*** SUPPLIED DATA

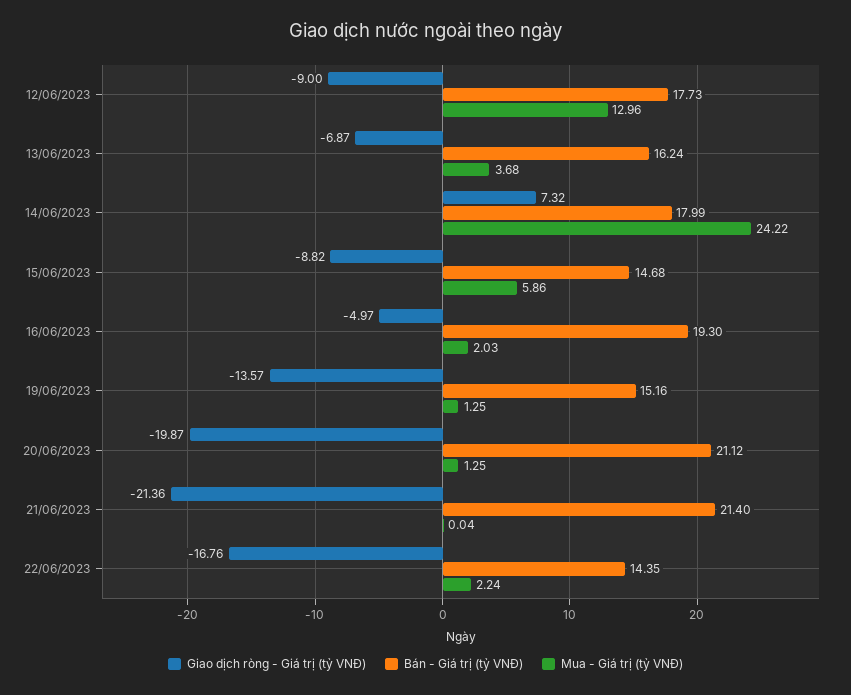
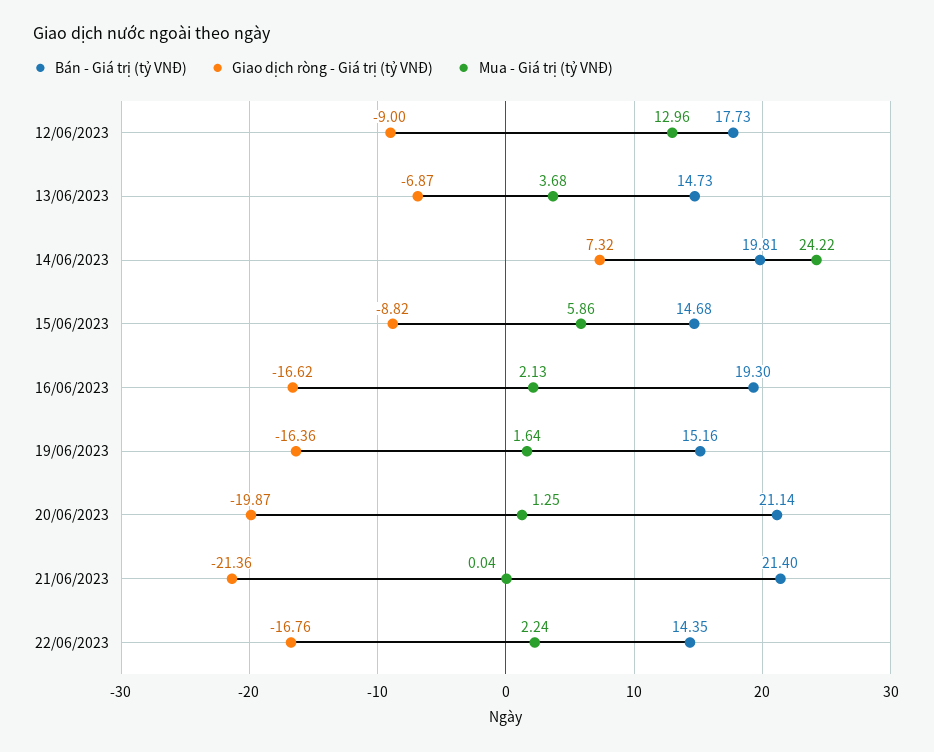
Bán - Giá trị (tỷ VNĐ), 13/06/2023: 16.24 -> 14.73
Bán - Giá trị (tỷ VNĐ), 14/06/2023: 17.99 -> 19.81
Giao dịch ròng - Giá trị (tỷ VNĐ), 16/06/2023: -4.97 -> -16.62
Mua - Giá trị (tỷ VNĐ), 16/06/2023: 2.03 -> 2.13
Giao dịch ròng - Giá trị (tỷ VNĐ), 19/06/2023: -13.57 -> -16.36
Mua - Giá trị (tỷ VNĐ), 19/06/2023: 1.25 -> 1.64
Bán - Giá trị (tỷ VNĐ), 20/06/2023: 21.12 -> 21.14

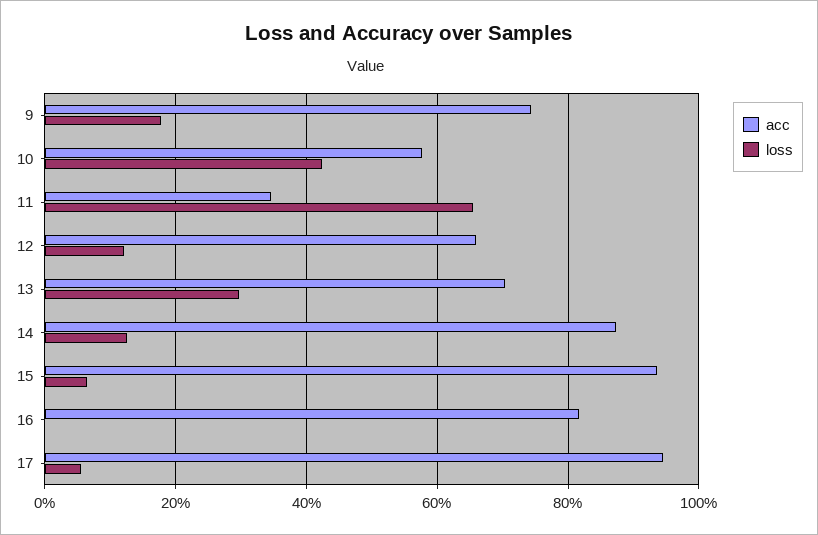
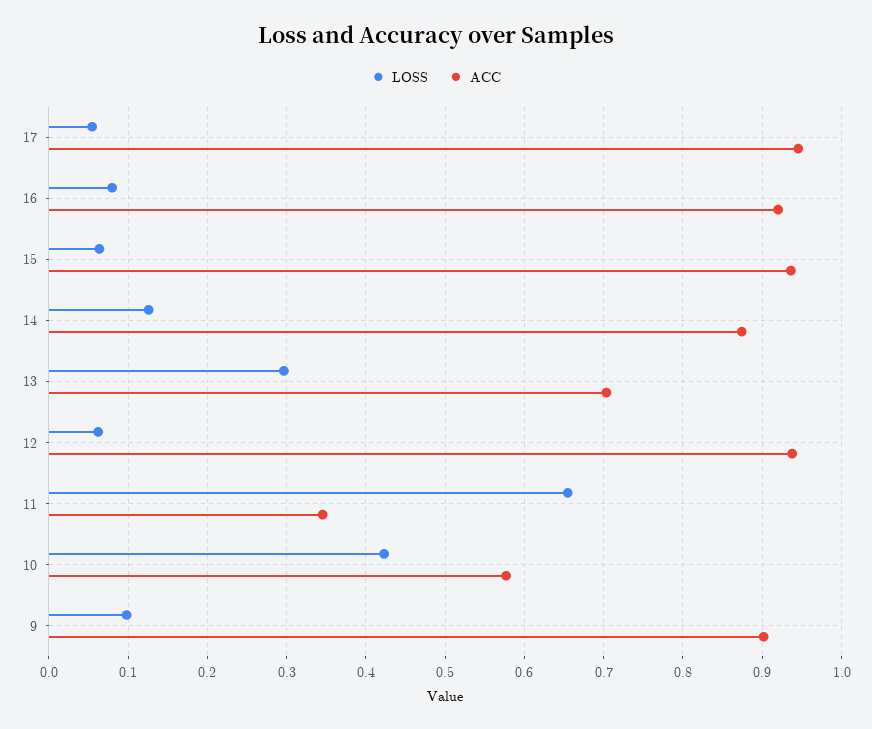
acc, 9: 0.74 -> 0.9
loss, 9: 0.18 -> 0.1
acc, 12: 0.66 -> 0.94
loss, 12: 0.12 -> 0.06
acc, 16: 0.82 -> 0.92
loss, 16: 0 -> 0.08

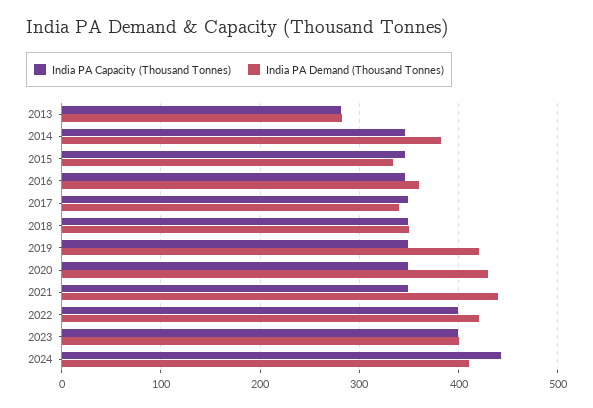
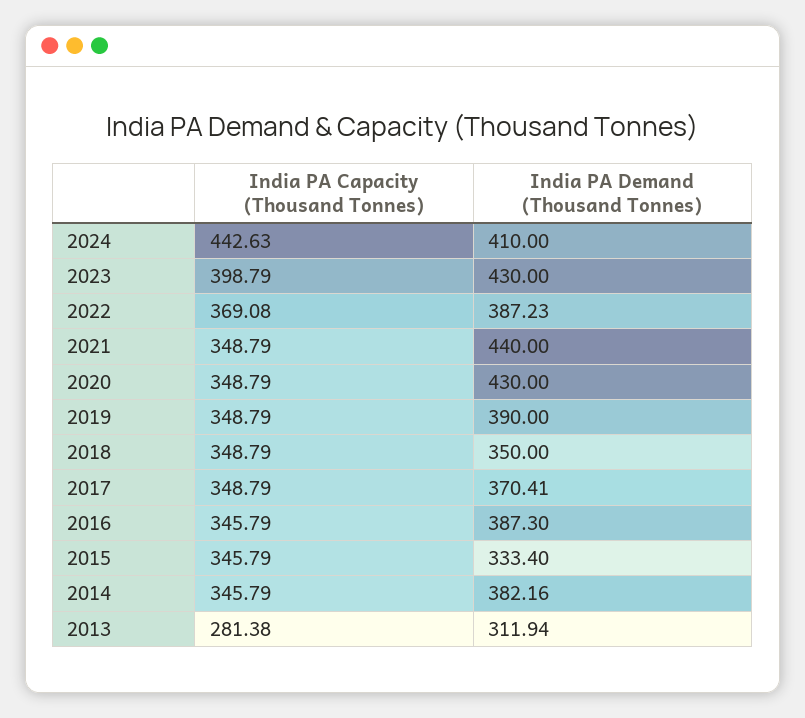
India PA Demand (Thousand Tonnes), 2013: 280 -> 311.94
India PA Demand (Thousand Tonnes), 2016: 360 -> 387.3
India PA Demand (Thousand Tonnes), 2017: 340 -> 370.41
India PA Demand (Thousand Tonnes), 2019: 420 -> 390
India PA Capacity (Thousand Tonnes), 2022: 400 -> 369.08
India PA Demand (Thousand Tonnes), 2022: 420 -> 387.23
India PA Demand (Thousand Tonnes), 2023: 400 -> 430

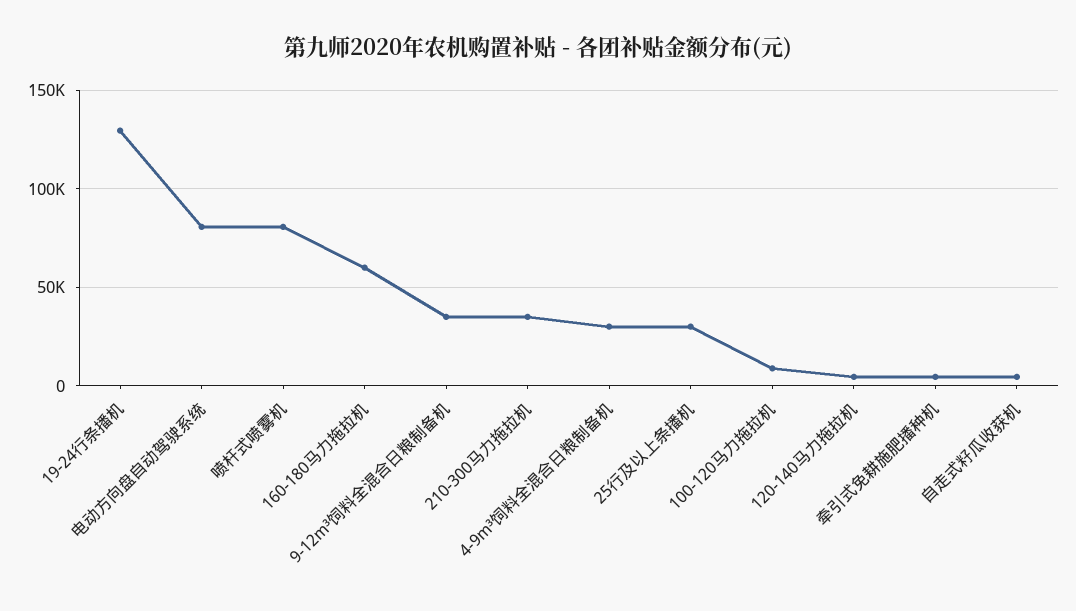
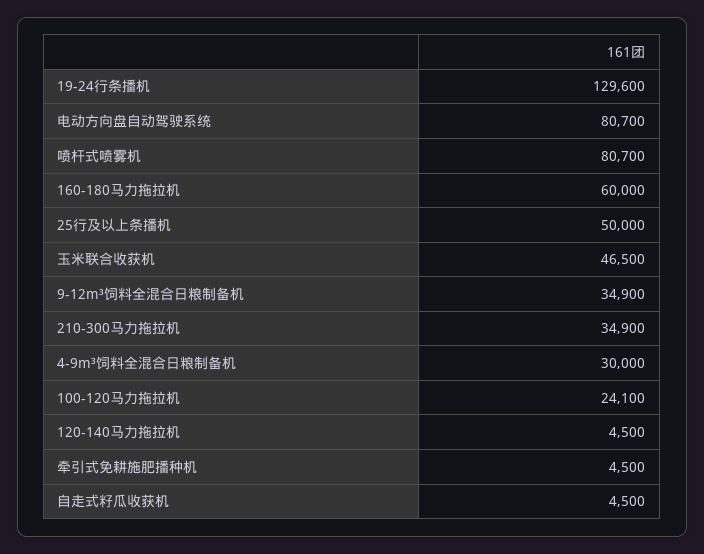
25行及以上条播机: 30000 -> 50000
100-120马力拖拉机: 10000 -> 24100
玉米联合收获机: none -> 46500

******

#### WHAT THE TASK REQUIRES:
Write out all the material above exactly, with no image carried over.

#### REPLY TO THE TASK:
Bán - Giá trị (tỷ VNĐ), 13/06/2023: 16.24 -> 14.73
Bán - Giá trị (tỷ VNĐ), 14/06/2023: 17.99 -> 19.81
Giao dịch ròng - Giá trị (tỷ VNĐ), 16/06/2023: -4.97 -> -16.62
Mua - Giá trị (tỷ VNĐ), 16/06/2023: 2.03 -> 2.13
Giao dịch ròng - Giá trị (tỷ VNĐ), 19/06/2023: -13.57 -> -16.36
Mua - Giá trị (tỷ VNĐ), 19/06/2023: 1.25 -> 1.64
Bán - Giá trị (tỷ VNĐ), 20/06/2023: 21.12 -> 21.14

acc, 9: 0.74 -> 0.9
loss, 9: 0.18 -> 0.1
acc, 12: 0.66 -> 0.94
loss, 12: 0.12 -> 0.06
acc, 16: 0.82 -> 0.92
loss, 16: 0 -> 0.08

India PA Demand (Thousand Tonnes), 2013: 280 -> 311.94
India PA Demand (Thousand Tonnes), 2016: 360 -> 387.3
India PA Demand (Thousand Tonnes), 2017: 340 -> 370.41
India PA Demand (Thousand Tonnes), 2019: 420 -> 390
India PA Capacity (Thousand Tonnes), 2022: 400 -> 369.08
India PA Demand (Thousand Tonnes), 2022: 420 -> 387.23
India PA Demand (Thousand Tonnes), 2023: 400 -> 430

25行及以上条播机: 30000 -> 50000
100-120马力拖拉机: 10000 -> 24100
玉米联合收获机: none -> 46500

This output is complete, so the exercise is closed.